OK. Maybe you let it go a little too far; when a presumably real girl wrote him a drooly testimonial, you were truly jealous, and you had a terrible painful time with the bitter truths that you’d never met, and you weren’t likely to meet, and the living breathing sweating girls in his town who had juicy vaginas for him weren’t basing their hot flashes on his writing style and five photos but on how he moved, how he smelled, how he told a joke, how his body felt when it crushed their bodies under its muscular weight, oh god, it was too much; you emailed him to meet you at the hallway heater in five minutes, and then you snuck into bed and masturbated to thoughts of him.

Luckily, faux crushes evaporated so much more easily than real ones, and soon you found other enchanting fakes to be your fantasyland suitors and could hardly remember what had attracted you to him in the first place.

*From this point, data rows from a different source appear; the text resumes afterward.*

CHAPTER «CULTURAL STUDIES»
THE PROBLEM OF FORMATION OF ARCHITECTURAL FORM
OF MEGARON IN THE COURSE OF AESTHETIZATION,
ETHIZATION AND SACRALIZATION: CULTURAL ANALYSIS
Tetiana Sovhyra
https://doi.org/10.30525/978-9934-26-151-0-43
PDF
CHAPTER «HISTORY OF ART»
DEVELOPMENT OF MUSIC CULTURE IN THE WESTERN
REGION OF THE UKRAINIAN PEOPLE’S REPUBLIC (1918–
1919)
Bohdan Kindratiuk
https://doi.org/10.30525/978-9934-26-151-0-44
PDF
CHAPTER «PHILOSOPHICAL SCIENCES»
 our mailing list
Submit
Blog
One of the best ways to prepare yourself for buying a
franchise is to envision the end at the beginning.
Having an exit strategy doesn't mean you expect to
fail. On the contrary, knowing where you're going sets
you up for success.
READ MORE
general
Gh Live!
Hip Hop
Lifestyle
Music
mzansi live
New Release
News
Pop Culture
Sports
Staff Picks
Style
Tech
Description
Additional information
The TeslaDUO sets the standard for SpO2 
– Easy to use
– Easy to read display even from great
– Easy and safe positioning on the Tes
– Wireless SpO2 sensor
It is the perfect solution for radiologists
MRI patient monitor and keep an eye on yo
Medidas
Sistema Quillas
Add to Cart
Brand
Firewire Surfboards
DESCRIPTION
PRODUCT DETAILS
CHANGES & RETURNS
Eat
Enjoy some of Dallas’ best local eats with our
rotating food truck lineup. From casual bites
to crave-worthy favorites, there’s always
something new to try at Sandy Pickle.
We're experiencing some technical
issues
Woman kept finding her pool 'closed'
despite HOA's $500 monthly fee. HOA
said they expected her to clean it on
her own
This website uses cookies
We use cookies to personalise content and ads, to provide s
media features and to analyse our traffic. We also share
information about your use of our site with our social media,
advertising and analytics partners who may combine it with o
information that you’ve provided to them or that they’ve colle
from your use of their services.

Anyway, there were more narcissistic allures for you, because with one of your fakes you had touched on something that people couldn’t get enough of, and you found yourself fake-famous for a minute or fifteen. It didn’t even matter what the profile’s premise was, and in fact the profile itself was as minimal as they came. The secret was writing every single fake friend a testimonial like no other. You meditated on these strangers’ profiles, stared at their photos, and tried to divine something transcendent to write for themand sometimes you felt like you were writing about yourself, staring into a mirror instead of into their psyches, but the responses were overwhelming. “How could you know that about me?” they wrote you later. “You understand me better than my real friends,” they said, and even, touchingly, “You are important to me.”

But you were getting a dozen or more friend requests every time you logged in, and keeping up with testimonials you owed was getting to be a drag. And then you had so many hundreds of fakester friends that you got deleted by the powers that be, and to tell the truth, you couldn’t even muster a convincing “fuck that” over it.

And then you went on holiday where there was no electricity for two solid weeks, and the withdrawal wasn’t even that bad, and you weren’t all that crabby and anxious about all the fake fun you were missing, it was a blessed relief to let all that fake claptrap wash away as you stared at the ocean and just glazed. And when you got back home you found to no great surprise that it was all over for you, after all, the charm was gone; you never looked at it again


Activities for Extended Learning and Discussion

  1. Visit www.friendster.com or www.myspace.com and go to it.
  2. All the personalities named above, if not already killed off, are real fakesters. Go look at them and laugh. I mean it. Some of them are really fuckin’ funny.
  3. Keep me posted on your hijinx and faux dramas.

Activities for Extended Learning and Discussion (revised)

  1. Turn off that computer THIS MINUTE and stop wasting the beautiful day!